Sometimes even correlations are too significant and important to just be fobbed off by epidemiological cliché. This collection contains articles repeatedly showing association between doctor characteristics, particularly gender, and patient outcome.
Although most recently shown by Wallis in JAMA Surgery (2021), gender-outcome associations are depressingly not new.
- Female patients treated by male surgeons more commonly experience post-operative complications and death than when treated by female surgeons. (Wallis 2021)
- Care from male surgeons and/or anaesthesiologists is associated with longer lengths of stay after cardiac surgery. (Sun 2021)
- Female heart-attack patients are less likely to survive when treated by a male physician than a female physician. (Greenwood 2018)
- Treatment from female surgeons is associated with a lower 30 day mortality than the same from male surgeons. (Wallis 2017)
- In-patient care from a female physician is associated with lower 30 day mortality and readmission rate among elderly patients. (Tsugawa 2017)
The cause of this gender outcome disparity is unclear, and importantly these studies are hypothesis forming, rather than proving.
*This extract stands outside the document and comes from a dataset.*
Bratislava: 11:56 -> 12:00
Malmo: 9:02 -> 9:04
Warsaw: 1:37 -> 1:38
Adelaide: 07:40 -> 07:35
Nonetheless both Wallis (2021) and Greenwood (2018) hint at causes, namely a lack of experience treating female patients for some male doctors, and consequential lesser understanding of gender-disease differences.
The temptation when attempting to understand this is to descend into medical gender essentialism – ironically, probably a contributor to the actual outcome disparities.
A similar doctor-outcome disparity is seen with age. Among physicians, care from older doctors was associated with worse outcomes (Tsugawa 2017), yet for surgeons older age conferred better outcomes (Tsugawa 2018; Satkunasivam 2020). Causes here are possibly a nexus between experience, up-to-date knowledge and work volume – but also, still unclear.